China’s money market is usually at risk of a dry up in funding before the annual one-week break, as bank customers take more cash out than normal for gifts and travel. But the chance of a squeeze is smaller this year, with Beijing set to pump one trillion yuan into the financial system to help bolster the economy and Chinese people spend less amid a weak recovery.

The liquidity shortage before the holiday, which begins at the end of this week and heralds the Year of Dragon, will narrow 25% from previous years to about 1.5 trillion yuan, according to estimates from Australia and New Zealand Banking Group Ltd.

The gap, which can be mostly filled by the central bank’s cash injections, is seen as unlikely to trigger a jump in short-term borrowing costs – something which has happened in around eight out of the past 10 years.

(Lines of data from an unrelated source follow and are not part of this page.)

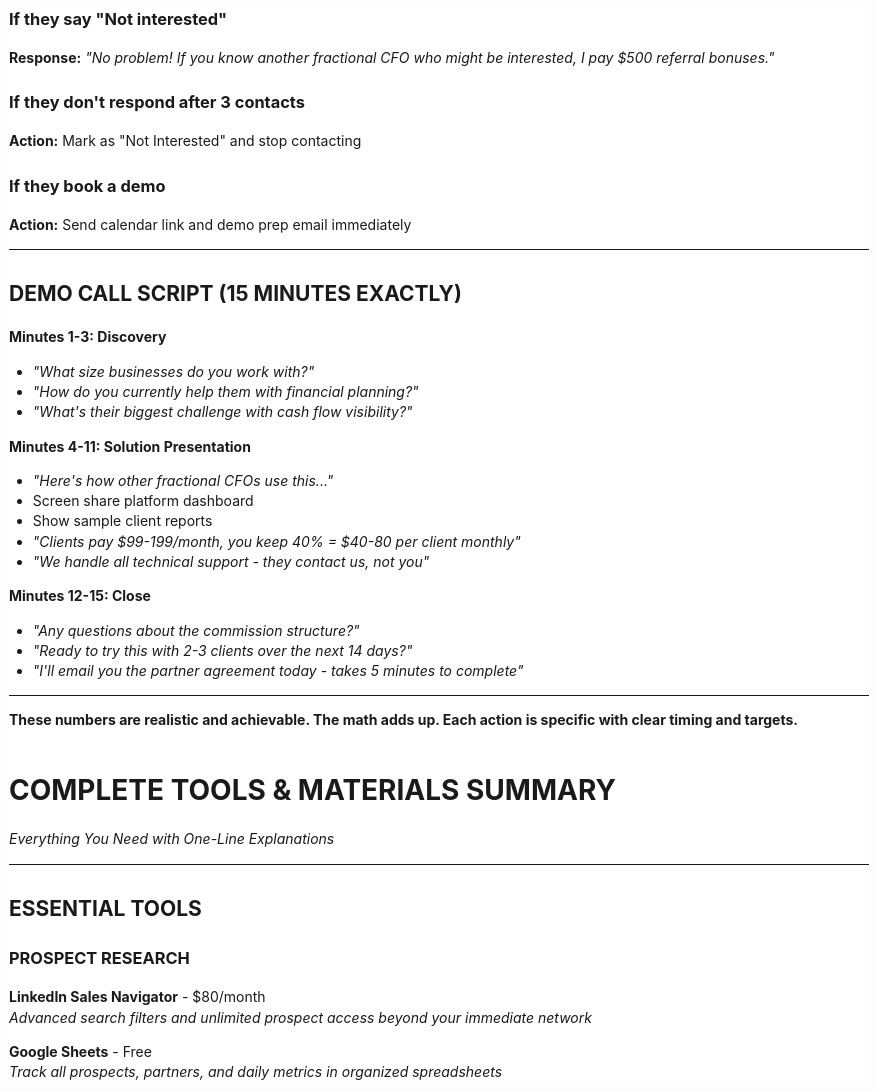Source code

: ### If they say "Not interested"  
**Response:** *"No problem! If you know another fractional CFO who might be interested, I pay $500 referral bonuses."*

### If they don't respond after 3 contacts
**Action:** Mark as "Not Interested" and stop contacting

### If they book a demo
**Action:** Send calendar link and demo prep email immediately

---

## DEMO CALL SCRIPT (15 MINUTES EXACTLY)

**Minutes 1-3: Discovery**
- *"What size businesses do you work with?"*  
- *"How do you currently help them with financial planning?"*
- *"What's their biggest challenge with cash flow visibility?"*

**Minutes 4-11: Solution Presentation**
- *"Here's how other fractional CFOs use this..."*
- Screen share platform dashboard
- Show sample client reports
- *"Clients pay $99-199/month, you keep 40% = $40-80 per client monthly"*
- *"We handle all technical support - they contact us, not you"*

**Minutes 12-15: Close**
- *"Any questions about the commission structure?"*
- *"Ready to try this with 2-3 clients over the next 14 days?"*
- *"I'll email you the partner agreement today - takes 5 minutes to complete"*

---

**These numbers are realistic and achievable. The math adds up. Each action is specific with clear timing and targets.**


# COMPLETE TOOLS & MATERIALS SUMMARY
*Everything You Need with One-Line Explanations*

---

## ESSENTIAL TOOLS

### PROSPECT RESEARCH
**LinkedIn Sales Navigator** - $80/month  
*Advanced search filters and unlimited prospect access beyond your immediate network*

**Google Sheets** - Free  
*Track all prospects, partners, and daily metrics in organized spreadsheets*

“I’m much less concerned about liquidity in the first quarter” due to the recent front-loading of lending and a weaker government bond issuance pipeline in the first few months this year, said Becky Liu, head of China macro strategy at Standard Chartered Bank.

“We could become more concerned in the second quarter when loan growth is likely to pick up”, alongside issuance.

An absence of liquidity jitters will be welcomed by policymake­rs, who are struggling to repair market confidence amid a stock-market slump.

But the mismatch between Beijing’s dripfeed monetary easing and investor hopes for a bazooka stimulus package may continue to dent sentiment beyond the Lunar New Year break.

During this year’s holiday season, the gloominess is expected to lead to a drop in cash gifts, which are usually red envelopes packed with bills and given to family members for good fortune.

Stone Zhang, a 32-year-old self-employed resident of the northweste­rn Gansu province, is one of those who will refrain from taking cash from his bank account.

“I really don’t have money to hand out,” said Zhang, who lost 90,000 yuan in stock investment­s last year. “I don’t plan to give my parents red packets now, though I used to give them 3,000 to 5,000 yuan during previous Lunar New Year holidays.”

On top of lower cash demand, funding conditions got a boost from the central bank’s liquidity infusion just five days before the Lunar New Year. The People’s Bank of China (PBOC) has rarely made such a broad easing move so close to the break.

And last Friday, the PBOC pumped 14-day liquidity into the financial system for the first time since late December, another sign that policymake­rs are aiming to smooth out any swings in funding costs during the holiday season.

Immediatel­y after the Lunar New Year, traders will focus on whether Beijing will cut the interest rate on the so-called Medium-term Lending Facility, after the central bank disappoint­ed investors by holding it steady in January.

And authoritie­s are expected to maintain abundant liquidity with more pro-growth easing measures, with possible rate cuts in the next few months and another reserve requiremen­t ratio cut in the pipeline, analysts said.

“Keeping liquidity conditions loose will support credit generation whenever demand picks up again,” said Louise Loo, lead economist at Oxford Economics Ltd.